The leadership of BLSG regularly mentions mosquito borne diseases when describing the services they provide. Their message is that BLSG’s operation reduces the chances that residents of the BLSG District will contract a disease from a mosquito. The BLSG leadership’s message is wrong, and it is inappropriate for them to even include this topic in public discussions.
Arboviruses in Vermont
Despite BLSG’s continued reference to a long list of tropical diseases, there are only two arboviruses carried by mosquitoes in Vermont: West Nile virus (WNV) and eastern equine encephalitis virus (EEEv). The human illnesses caused by these viruses are extremely rare in Vermont.
WNV was first detected in Vermont in 2002, and since then there have been 12 human cases of the disease in the state. None of those cases was fatal (no one in Vermont has ever died from WNV). According to the CDC, the chances of contracting a serious case of WNV from a mosquito bite each year in Vermont are one in 1.7 million.
EEEv was first detected in Vermont in 2011. Since then there have been two human cases of EEE in Vermont and both were fatal. According to the CDC, these are the only two cases of EEE known from Vermont, and the chances of contracting EEE from a mosquito bite each year in Vermont are one in 350,000.
Vermonters have many serious health and safety issues to worry about and mosquito-borne diseases are not near the top of the list.
Why BLSG’s operation has no impact on public health
Making a rare thing a little rarer doesn’t help. When something is extremely rare, making it slightly rarer has no real-life consequences. Even if BLSG’s activities could reduce the chances of contracting an arbovirus by 10%, the difference would be undetectable (e.g., instead of a one in a million chance, it would be 0.9 in a million).
2020 will be the third year in a row that BLSG has been unable to afford District-wide aerial application of larvicides and probably the third year in a row that Salisbury will receive no aerial larvicide treatment. Their other program, roadside pesticide spraying, covers only 4% of the District, and most of that area is treated only once every week or two. BLSG’s activities can kill only a tiny fraction of the mosquitoes in the District.

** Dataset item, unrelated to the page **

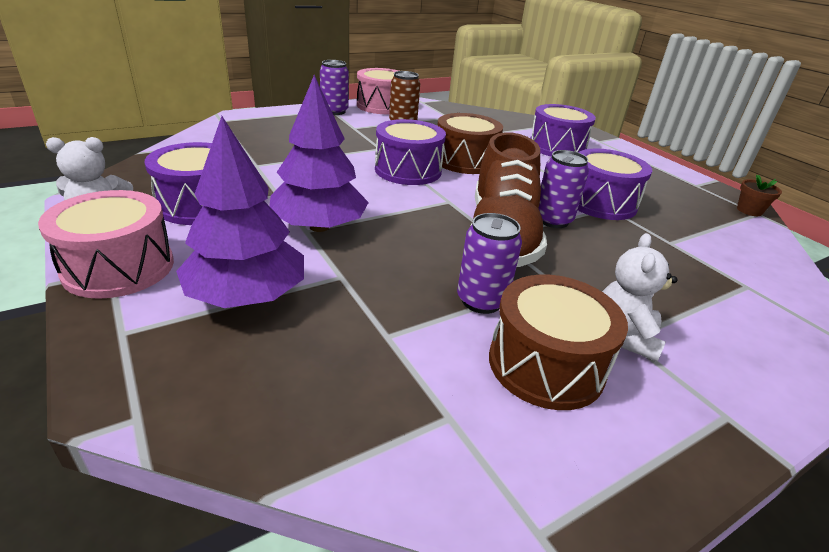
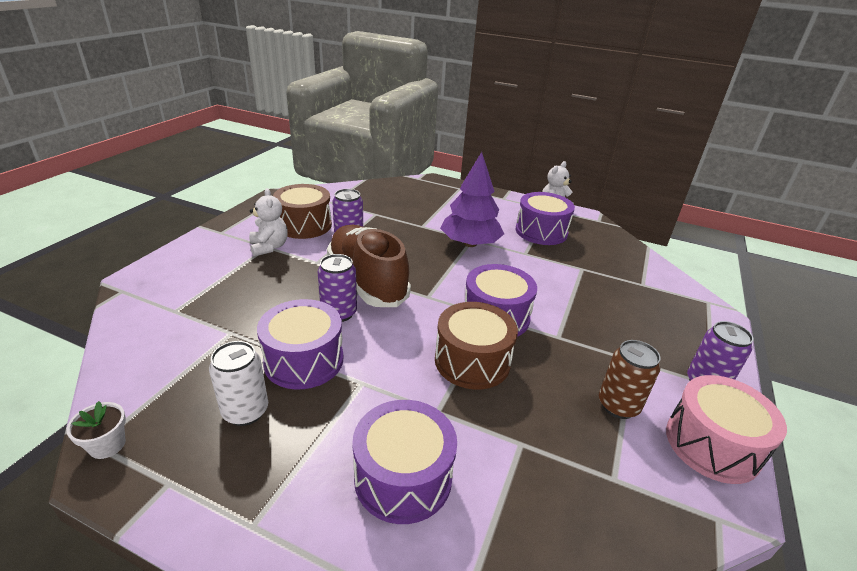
camera: 145 degrees right, 0 degrees up
pink drum [38,190,174,299] -> none
purple tree [176,116,304,308] -> none
brown flower pot [737,174,782,216] -> white flower pot [66,401,126,459]
none -> white can [209,341,268,426]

This ineffective and haphazard mosquito control cannot have a tangible impact on arboviruses that are already incredibly rare. Arguing otherwise is akin to arguing that Yellowstone National Park could reduce bear attacks by removing one bear from the park every year. People would never notice the difference.
Killing mosquitoes that don’t carry arboviruses doesn’t help. WNV and EEEv are cyclical diseases and in many years the viruses are not present in mosquitoes in the BLSG District. EEEv has not been found in mosquitoes anywhere in Vermont since 2015. WNV is not detected in mosquitoes in the BLSG District every year. So in many years BLSG’s activities are guaranteed to be irrelevant to arbovirus transmission.

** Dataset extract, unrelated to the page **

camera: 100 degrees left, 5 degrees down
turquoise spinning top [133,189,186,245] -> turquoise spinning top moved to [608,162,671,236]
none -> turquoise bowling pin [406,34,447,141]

Most mosquitoes do not carry WNV or EEEv when they are newly hatched. They acquire the viruses primarily from the reservoir in wild birds. It takes many weeks for the viruses to become common in the mosquito species that bite birds and longer still in mosquitoes that might bite people. Mosquitoes which commonly bite people might carry WNV and EEEv in August and September but are less likely to carry them in May, June, or July. The mosquitoes that will carry arboviruses in September will not even be hatched until August. So killing mosquitoes in spring and early summer can have only a negligible impact on disease transmission to people (especially when only a tiny fraction of the mosquito population is killed).

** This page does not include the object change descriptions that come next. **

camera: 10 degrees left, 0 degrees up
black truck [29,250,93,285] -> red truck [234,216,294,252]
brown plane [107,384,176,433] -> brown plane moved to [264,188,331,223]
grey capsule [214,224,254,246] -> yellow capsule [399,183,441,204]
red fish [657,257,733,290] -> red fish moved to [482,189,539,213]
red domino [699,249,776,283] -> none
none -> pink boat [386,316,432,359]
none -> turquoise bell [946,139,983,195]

BLSG is not authorized to control disease
The Vermont Department of Health monitors for the presence of WNV and EEEv in Vermont and reports every week on where the viruses have been found in mosquitoes, wildlife, and people. When the Department of Health detects a virus and decides that there is risk to people, they will take action. They follow a comprehensive response plan involving multiple state agencies, risk assessment, larvicide application, protection of sensitive habitat, and possible application of adulticide pesticides. BLSG is not involved in this decision making process and never has been. BLSG does not have the data, training, or expertise to make decisions about health risk or to respond to public health emergencies.
Town Report propaganda
In January 2020 BLSG submitted an annual report for inclusion in the Town Reports of the member towns in the BLSG District. Despite many reminders over the years and even a reprimand from the state, BLSG’s report continued their disinformation campaign about arboviruses. Four tropical diseases which do not occur in Vermont were explicitly mentioned. The report suggests that BLSG has the wisdom to claim that the risk of arboviruses in the District is greater than the risk of spraying toxic chemicals on residents’ front yards. BLSG has no such wisdom and no authority to make such claims.
In February 2020, The Vermont Agency of Agriculture offered another reprimand to BLSG saying that BLSG “should not make public health claims with regard to their management efforts.” It continued “we are certain that truck-mounted control of adult mosquitos does not significantly disrupt the amplification of a vector-borne disease.”
We urge BLSG to stop making unauthorized claims about health risks associated with mosquito-borne disease.